Children could benefit from personalized lessons based on brain scans
October 10, 2012

Essential cortical circuits and white-matter connections for reading. (A and B) Blood oxygen level-dependent responses in a 10-y-old engaged in a rhyming task. In alternating 12-s blocks the subject judged if a pair of written words rhyme or whether two line patterns are the same. The subject’s gray matter was segmented, and regions within the cortex with reliable task-related modulations (P < 0.001, uncorrected) were identified (colored overlay). A sagittal and coronal plane are shown to illustrate the phonological processing-related activations in the inferior frontal gyrus (IFG; Broca’s area) and superior/ middle temporal gyrus (STG/MTG; Wernicke’s area) and the orthographic processing-related activation in the occipito-temporal sulcus (OTS). (C) Responsive voxels from Broca’s area and Wernicke’s area were rendered in 3D and displayed as surfaces within the brain volume (red). Two large fascicles, estimated with deterministic fiber tractography, are shown also. The arcuate fasciculus (blue) may carry phonological signals from the posterior temporal lobe to the inferior frontal lobe. The VWFA activation is rendered as a green surface. The ILF (orange) may carry signals from the VWFA to the anterior and medial temporal lobe. (Credit: Yeatman, J. D., Dougherty, R. F., Ben-Shachar, M., Wandell, B. A./Proceedings of the National Academy of Sciences)

The growth pattern of long-range connections in the brain predicts how a child’s reading skills will develop, according to research published in Proceedings of the National Academy of Sciences, Nature News reports.

Literacy requires the integration of activity in brain areas involved in vision, hearing and language. These areas are distributed throughout the brain, so efficient communication between them is essential for proficient reading.

Jason Yeatman, a neuroscientist at Stanford University in California, and his colleagues studied how the development of reading ability relates to growth in the brain’s white-matter tracts, the bundles of nerve fibers that connect distant regions of the brain.

They tested how the reading skills of 55 children aged between 7 and 12 years old developed over a three-year period. There were big differences in reading ability between the children, and these differences persisted — the children who were weak readers relative to their peers at the beginning of the study were still weak three years later.

The growth of white-matter tracts is governed by pruning, the process that eliminates extraneous nerve fibres and neuronal connections; and myelination, in which individual nerve fibres in the tracts are enveloped by a fatty, insulating tissue that increases the speed of transmission. Both processes are influenced by experience — underused nerve fibres are pruned, whereas others are myelinated — so they occur at different rates and times in different people.

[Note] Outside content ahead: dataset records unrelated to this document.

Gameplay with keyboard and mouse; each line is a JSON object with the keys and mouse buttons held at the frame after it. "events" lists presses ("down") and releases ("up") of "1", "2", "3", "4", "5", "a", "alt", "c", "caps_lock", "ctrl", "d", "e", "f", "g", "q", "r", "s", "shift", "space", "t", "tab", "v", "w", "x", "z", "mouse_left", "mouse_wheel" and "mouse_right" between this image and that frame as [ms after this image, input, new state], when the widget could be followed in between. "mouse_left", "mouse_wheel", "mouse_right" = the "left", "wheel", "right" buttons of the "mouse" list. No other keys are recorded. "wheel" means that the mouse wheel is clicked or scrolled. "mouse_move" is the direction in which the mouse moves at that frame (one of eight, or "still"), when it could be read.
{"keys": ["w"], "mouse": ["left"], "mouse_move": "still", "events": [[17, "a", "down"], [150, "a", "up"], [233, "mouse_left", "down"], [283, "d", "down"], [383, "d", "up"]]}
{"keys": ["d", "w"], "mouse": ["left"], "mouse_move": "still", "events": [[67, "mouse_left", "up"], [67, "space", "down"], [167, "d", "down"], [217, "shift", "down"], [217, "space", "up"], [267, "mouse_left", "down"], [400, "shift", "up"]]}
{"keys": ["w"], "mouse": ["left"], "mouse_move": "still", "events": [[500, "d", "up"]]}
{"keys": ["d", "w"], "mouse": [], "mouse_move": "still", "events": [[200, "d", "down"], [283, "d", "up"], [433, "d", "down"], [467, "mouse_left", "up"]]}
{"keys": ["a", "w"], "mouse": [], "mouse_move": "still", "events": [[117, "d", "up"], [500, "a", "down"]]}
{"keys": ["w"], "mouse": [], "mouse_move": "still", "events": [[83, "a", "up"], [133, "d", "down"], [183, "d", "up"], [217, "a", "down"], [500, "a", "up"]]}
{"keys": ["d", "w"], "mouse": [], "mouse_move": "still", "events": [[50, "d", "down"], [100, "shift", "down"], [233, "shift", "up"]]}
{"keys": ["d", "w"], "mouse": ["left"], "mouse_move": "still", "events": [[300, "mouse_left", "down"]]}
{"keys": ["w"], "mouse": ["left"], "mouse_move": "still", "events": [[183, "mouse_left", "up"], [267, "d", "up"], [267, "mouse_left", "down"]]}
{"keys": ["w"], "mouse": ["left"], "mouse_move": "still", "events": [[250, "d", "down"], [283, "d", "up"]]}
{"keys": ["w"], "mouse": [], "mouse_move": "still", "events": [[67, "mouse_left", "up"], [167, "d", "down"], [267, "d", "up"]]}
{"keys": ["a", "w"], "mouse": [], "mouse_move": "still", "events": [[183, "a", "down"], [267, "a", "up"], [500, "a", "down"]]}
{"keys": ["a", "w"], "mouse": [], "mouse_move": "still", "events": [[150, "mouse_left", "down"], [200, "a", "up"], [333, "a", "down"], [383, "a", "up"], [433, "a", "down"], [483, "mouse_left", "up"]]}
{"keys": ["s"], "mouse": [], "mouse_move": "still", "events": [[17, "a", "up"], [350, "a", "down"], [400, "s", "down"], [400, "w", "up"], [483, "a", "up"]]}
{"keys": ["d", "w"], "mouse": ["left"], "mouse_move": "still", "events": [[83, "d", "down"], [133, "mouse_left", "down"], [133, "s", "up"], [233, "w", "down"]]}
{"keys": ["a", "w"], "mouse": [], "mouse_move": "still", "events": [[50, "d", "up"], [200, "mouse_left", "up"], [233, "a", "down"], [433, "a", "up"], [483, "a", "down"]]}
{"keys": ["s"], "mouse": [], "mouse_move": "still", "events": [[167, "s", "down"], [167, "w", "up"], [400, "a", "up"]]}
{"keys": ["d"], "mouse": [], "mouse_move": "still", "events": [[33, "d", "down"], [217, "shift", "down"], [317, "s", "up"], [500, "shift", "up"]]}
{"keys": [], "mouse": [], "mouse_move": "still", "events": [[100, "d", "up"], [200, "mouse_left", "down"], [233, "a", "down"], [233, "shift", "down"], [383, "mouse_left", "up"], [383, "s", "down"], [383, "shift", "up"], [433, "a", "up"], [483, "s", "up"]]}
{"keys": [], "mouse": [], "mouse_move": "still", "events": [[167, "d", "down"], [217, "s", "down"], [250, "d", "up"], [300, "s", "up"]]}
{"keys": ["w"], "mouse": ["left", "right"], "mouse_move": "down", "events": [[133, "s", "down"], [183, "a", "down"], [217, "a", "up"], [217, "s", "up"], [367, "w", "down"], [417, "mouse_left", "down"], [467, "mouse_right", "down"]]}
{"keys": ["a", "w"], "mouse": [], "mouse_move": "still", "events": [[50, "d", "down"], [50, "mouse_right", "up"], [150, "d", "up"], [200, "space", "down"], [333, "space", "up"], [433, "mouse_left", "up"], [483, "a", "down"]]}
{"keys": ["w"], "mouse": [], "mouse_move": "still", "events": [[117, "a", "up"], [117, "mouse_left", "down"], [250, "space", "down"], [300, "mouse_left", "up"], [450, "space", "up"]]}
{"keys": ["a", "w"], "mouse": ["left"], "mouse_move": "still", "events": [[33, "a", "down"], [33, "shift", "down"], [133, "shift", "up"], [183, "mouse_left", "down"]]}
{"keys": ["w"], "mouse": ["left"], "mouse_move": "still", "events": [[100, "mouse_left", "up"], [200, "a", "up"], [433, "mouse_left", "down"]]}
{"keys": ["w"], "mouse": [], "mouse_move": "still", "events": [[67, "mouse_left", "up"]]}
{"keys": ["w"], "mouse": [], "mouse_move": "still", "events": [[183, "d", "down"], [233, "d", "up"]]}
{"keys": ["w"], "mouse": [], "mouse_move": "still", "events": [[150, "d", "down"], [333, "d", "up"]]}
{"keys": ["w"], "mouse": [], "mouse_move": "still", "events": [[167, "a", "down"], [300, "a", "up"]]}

Yeatman says that individual children might benefit from reading lessons that are tailored to their patterns of brain development. In the future, it may be possible to determine exactly when pruning is taking place — children may find it easiest to learn to read at this stage of development, when there is greater potential for remodelling in the brain. “We’d really like to find a way of predicting who’s going to struggle with reading before they start struggling,” he says.